• PROBLEM TO WORK ON:
Return the lines verbatim, from the line with "all you cryptochangements" to the line with "go ahead ordtrogen", with both of those lines included.

Items drawn from a data source:
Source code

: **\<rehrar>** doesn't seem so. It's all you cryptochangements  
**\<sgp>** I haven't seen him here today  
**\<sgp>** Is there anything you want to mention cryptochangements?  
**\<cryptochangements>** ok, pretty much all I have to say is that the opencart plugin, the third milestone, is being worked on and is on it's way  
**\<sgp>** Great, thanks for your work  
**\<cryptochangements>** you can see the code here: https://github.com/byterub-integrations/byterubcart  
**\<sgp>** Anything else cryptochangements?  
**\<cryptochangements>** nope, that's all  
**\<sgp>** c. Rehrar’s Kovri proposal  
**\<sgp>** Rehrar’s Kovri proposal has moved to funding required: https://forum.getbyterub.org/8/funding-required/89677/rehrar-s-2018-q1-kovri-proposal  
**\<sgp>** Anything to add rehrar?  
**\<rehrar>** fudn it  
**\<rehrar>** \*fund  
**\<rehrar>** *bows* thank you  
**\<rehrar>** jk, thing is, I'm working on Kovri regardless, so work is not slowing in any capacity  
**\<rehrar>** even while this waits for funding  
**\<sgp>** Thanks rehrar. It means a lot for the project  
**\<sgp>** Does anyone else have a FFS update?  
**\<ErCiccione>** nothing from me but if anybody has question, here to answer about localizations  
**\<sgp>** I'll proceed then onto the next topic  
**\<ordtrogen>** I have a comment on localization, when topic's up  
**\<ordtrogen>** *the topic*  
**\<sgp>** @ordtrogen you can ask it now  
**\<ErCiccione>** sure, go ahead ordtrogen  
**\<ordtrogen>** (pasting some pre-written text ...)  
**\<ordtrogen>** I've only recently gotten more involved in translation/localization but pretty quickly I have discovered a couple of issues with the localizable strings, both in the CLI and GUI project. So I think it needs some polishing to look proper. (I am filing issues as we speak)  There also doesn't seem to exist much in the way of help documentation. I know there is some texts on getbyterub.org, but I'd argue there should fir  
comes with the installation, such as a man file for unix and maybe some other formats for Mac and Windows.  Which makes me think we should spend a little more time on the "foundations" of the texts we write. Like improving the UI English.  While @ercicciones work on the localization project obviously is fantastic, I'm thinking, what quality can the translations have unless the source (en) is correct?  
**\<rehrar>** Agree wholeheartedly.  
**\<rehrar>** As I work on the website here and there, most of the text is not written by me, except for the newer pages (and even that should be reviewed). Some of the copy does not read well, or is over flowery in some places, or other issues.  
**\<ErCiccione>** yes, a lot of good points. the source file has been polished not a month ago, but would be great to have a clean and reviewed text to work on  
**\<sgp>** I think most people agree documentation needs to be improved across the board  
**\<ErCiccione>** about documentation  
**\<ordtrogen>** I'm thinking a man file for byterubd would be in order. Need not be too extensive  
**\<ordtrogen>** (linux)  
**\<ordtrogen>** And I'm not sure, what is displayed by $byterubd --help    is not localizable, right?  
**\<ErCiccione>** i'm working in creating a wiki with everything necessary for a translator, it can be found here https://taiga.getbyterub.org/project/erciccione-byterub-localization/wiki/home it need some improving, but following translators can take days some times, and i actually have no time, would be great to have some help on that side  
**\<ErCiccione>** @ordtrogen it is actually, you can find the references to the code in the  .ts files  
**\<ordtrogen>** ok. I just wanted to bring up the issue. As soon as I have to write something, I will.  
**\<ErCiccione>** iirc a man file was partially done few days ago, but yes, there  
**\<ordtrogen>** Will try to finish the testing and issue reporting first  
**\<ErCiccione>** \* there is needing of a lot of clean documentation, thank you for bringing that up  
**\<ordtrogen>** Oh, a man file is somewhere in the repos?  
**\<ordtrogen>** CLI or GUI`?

• WRITTEN ANSWER:
: **\<rehrar>** doesn't seem so. It's all you cryptochangements  
**\<sgp>** I haven't seen him here today  
**\<sgp>** Is there anything you want to mention cryptochangements?  
**\<cryptochangements>** ok, pretty much all I have to say is that the opencart plugin, the third milestone, is being worked on and is on it's way  
**\<sgp>** Great, thanks for your work  
**\<cryptochangements>** you can see the code here: https://github.com/byterub-integrations/byterubcart  
**\<sgp>** Anything else cryptochangements?  
**\<cryptochangements>** nope, that's all  
**\<sgp>** c. Rehrar’s Kovri proposal  
**\<sgp>** Rehrar’s Kovri proposal has moved to funding required: https://forum.getbyterub.org/8/funding-required/89677/rehrar-s-2018-q1-kovri-proposal  
**\<sgp>** Anything to add rehrar?  
**\<rehrar>** fudn it  
**\<rehrar>** \*fund  
**\<rehrar>** *bows* thank you  
**\<rehrar>** jk, thing is, I'm working on Kovri regardless, so work is not slowing in any capacity  
**\<rehrar>** even while this waits for funding  
**\<sgp>** Thanks rehrar. It means a lot for the project  
**\<sgp>** Does anyone else have a FFS update?  
**\<ErCiccione>** nothing from me but if anybody has question, here to answer about localizations  
**\<sgp>** I'll proceed then onto the next topic  
**\<ordtrogen>** I have a comment on localization, when topic's up  
**\<ordtrogen>** *the topic*  
**\<sgp>** @ordtrogen you can ask it now  
**\<ErCiccione>** sure, go ahead ordtrogen  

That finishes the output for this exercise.